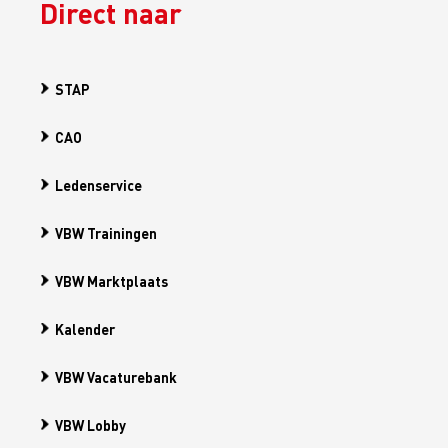
Direct naar
STAP
CAO
Ledenservice
VBW Trainingen
VBW Marktplaats
Kalender
VBW Vacaturebank
VBW Lobby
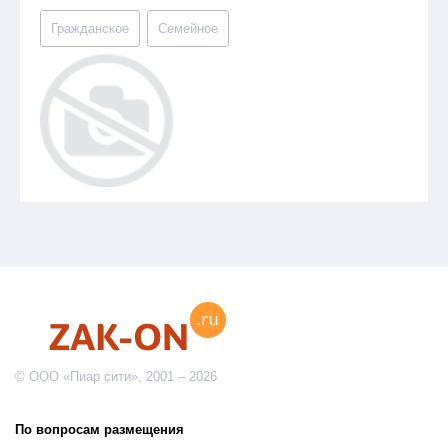
Гражданское
Семейное
© ООО «Пиар сити», 2001 – 2026
По вопросам размещения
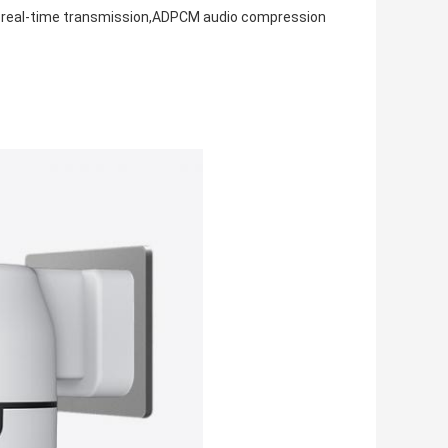
nd real-time transmission,ADPCM audio compression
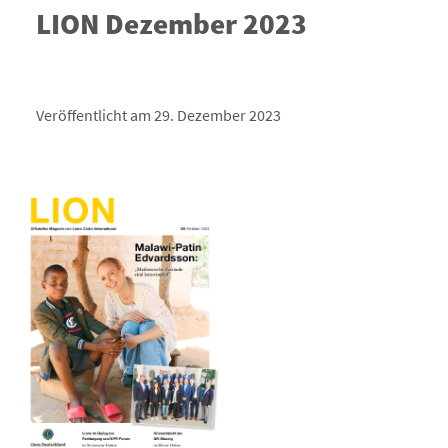
LION Dezember 2023
Veröffentlicht am 29. Dezember 2023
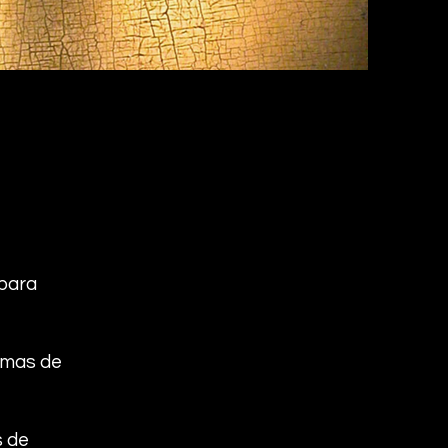
 para
lemas de
s de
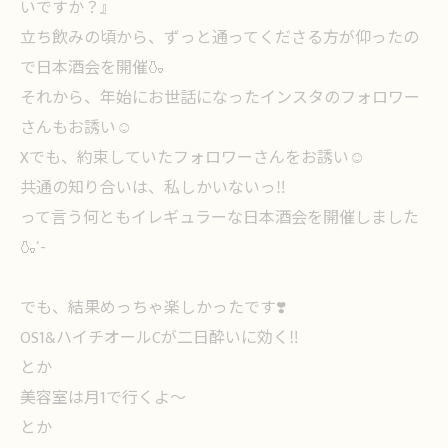
いですか？』
立ち飲みの頃から、ずっと通ってくださる方が仰ったの
で日本酒会を開催🍶
それから、年始にお世話になったインスタのフォロワー
さんもお誘い☺️
Xでも、約束していたフォロワーさんをお誘い☺️
共通の知り合いは、私しかいないっ‼️
って言う何ともイレギュラーな日本酒会を開催しました
🍶´-
でも、結果めっちゃ楽しかったです❣️
OS1&ハイチオールCが二日酔いに効く‼️
とか
美容室は月1で行くよ〜
とか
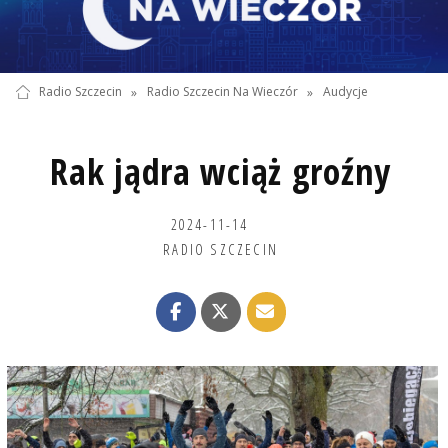
Radio Szczecin
»
Radio Szczecin Na Wieczór
»
Audycje
Rak jądra wciąż groźny
2024-11-14
RADIO SZCZECIN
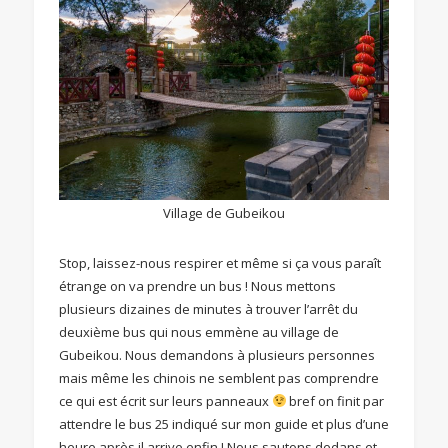
Village de Gubeikou
Stop, laissez-nous respirer et même si ça vous paraît
étrange on va prendre un bus ! Nous mettons
plusieurs dizaines de minutes à trouver l’arrêt du
deuxième bus qui nous emmène au village de
Gubeikou. Nous demandons à plusieurs personnes
mais même les chinois ne semblent pas comprendre
ce qui est écrit sur leurs panneaux
bref on finit par
attendre le bus 25 indiqué sur mon guide et plus d’une
heure après il arrive enfin ! Nous sautons dedans et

━━━━━━━━

WHAT NEEDS TO BE DONE - Copy out the lines from the one containing "Village de Gubeikou" through the end of the lines, keeping every word and mark unchanged.

TASK RESULT -
Village de Gubeikou
Stop, laissez-nous respirer et même si ça vous paraît
étrange on va prendre un bus ! Nous mettons
plusieurs dizaines de minutes à trouver l’arrêt du
deuxième bus qui nous emmène au village de
Gubeikou. Nous demandons à plusieurs personnes
mais même les chinois ne semblent pas comprendre
ce qui est écrit sur leurs panneaux
bref on finit par
attendre le bus 25 indiqué sur mon guide et plus d’une
heure après il arrive enfin ! Nous sautons dedans et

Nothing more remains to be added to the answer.